The non-statically named file does have some part of the file name that is static to itself and separate from the rest which is what the grep searchterm is.

The variable itself is used to take some other actions later. – Jarrad S – 2016-12-10T04:26:47.790

(1) Why are you doing NR == 2?  (2) If you use awk, you should put the entire awk program in quotes; e.g., '{NR == 2}', with the curly braces inside the quotes. – G-Man Says 'Reinstate Monica' – 2016-12-17T03:23:58.720

Answers

0

var="$( find /var/run -iregex "$YOUR_REGEX" 2> /dev/null )"

Of course, man find to learn some limitations of the -iregex option.

If the searchterm is not too complex, you might use -iname "*$SEARCHTERM*" instead.

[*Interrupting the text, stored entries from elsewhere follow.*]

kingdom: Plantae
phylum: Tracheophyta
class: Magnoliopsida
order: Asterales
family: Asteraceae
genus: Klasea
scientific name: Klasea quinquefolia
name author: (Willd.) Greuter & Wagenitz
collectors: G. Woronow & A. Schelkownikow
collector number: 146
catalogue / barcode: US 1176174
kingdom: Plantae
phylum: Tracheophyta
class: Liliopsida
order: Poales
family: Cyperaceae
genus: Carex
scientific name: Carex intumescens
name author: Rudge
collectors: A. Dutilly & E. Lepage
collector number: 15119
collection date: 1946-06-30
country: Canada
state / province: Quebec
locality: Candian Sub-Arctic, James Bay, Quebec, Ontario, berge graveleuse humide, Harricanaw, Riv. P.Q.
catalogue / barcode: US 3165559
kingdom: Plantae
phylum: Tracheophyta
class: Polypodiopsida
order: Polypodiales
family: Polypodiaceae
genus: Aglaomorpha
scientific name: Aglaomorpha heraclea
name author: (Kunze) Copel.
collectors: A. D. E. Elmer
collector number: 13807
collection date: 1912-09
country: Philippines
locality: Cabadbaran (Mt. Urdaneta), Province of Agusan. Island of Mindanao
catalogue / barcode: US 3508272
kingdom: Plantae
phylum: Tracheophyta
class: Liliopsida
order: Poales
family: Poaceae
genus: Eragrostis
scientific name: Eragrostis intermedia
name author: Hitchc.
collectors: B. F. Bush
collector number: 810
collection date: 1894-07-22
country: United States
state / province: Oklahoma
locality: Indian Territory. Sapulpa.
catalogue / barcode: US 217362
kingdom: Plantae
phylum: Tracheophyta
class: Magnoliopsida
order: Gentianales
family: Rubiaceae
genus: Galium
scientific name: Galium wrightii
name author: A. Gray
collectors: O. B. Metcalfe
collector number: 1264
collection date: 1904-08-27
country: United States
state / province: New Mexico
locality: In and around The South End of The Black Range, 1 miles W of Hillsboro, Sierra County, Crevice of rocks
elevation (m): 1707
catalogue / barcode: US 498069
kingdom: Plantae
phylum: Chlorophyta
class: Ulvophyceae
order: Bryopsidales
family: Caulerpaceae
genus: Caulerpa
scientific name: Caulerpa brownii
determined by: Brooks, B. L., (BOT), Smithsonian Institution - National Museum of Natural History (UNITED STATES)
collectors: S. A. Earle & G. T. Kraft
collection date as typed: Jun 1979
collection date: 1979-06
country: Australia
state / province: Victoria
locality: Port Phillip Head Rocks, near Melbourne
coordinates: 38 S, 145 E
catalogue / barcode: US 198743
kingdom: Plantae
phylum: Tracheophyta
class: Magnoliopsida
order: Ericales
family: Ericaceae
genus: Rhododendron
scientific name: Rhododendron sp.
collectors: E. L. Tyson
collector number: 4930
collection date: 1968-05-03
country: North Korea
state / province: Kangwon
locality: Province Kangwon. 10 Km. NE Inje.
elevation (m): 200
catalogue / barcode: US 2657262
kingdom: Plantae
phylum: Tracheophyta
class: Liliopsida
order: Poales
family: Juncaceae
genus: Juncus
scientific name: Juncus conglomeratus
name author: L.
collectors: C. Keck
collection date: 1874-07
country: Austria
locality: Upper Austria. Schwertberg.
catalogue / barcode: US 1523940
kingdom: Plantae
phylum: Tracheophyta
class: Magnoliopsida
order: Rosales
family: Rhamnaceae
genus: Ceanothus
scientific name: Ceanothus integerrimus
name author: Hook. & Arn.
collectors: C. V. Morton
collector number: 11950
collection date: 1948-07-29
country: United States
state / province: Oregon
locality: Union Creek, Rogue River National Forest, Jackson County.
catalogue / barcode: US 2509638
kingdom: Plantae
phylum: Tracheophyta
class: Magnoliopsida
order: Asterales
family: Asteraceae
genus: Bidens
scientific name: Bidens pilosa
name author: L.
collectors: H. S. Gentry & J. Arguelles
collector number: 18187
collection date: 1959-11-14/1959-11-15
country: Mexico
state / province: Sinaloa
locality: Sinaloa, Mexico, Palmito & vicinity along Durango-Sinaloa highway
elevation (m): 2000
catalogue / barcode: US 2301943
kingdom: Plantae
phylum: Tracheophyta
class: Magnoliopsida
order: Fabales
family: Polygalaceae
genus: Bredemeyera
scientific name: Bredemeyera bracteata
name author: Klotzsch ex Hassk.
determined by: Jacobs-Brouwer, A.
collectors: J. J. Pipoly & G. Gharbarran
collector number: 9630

In general, parsing the output of ls is something you really should avoid.

pepoluan

Posted 2016-12-10T04:15:30.713

Reputation: 962

1This worked. I had to use a -type flag as well, but it worked out. – Jarrad S – 2016-12-12T11:38:18.193

0

If your situation is

There are four files in the directory — three have static names (e.g., red, blue and green) and one doesn’t.  But I know that the fourth one will have foo in its name.  I want to get that fourth filename.  Obviously, I can safely search for foo, because none of the static names contain foo.

then all you need to do is

var="$(echo /var/run/*foo*)"

If you’re just working in the current directory, and you do

var="$(echo *foo*)"

and the fourth filename might begin with a - (dash), the above can fail.  (Also, either of the above commands can fail if the filename might contain \ (backslash).)  But

var="$(printf '%s' *foo*)"

or

var="$(printf '%s' /var/run/*foo*)"

should work.

Of course, if the fourth filename might begin with a . (dot), you have another problem.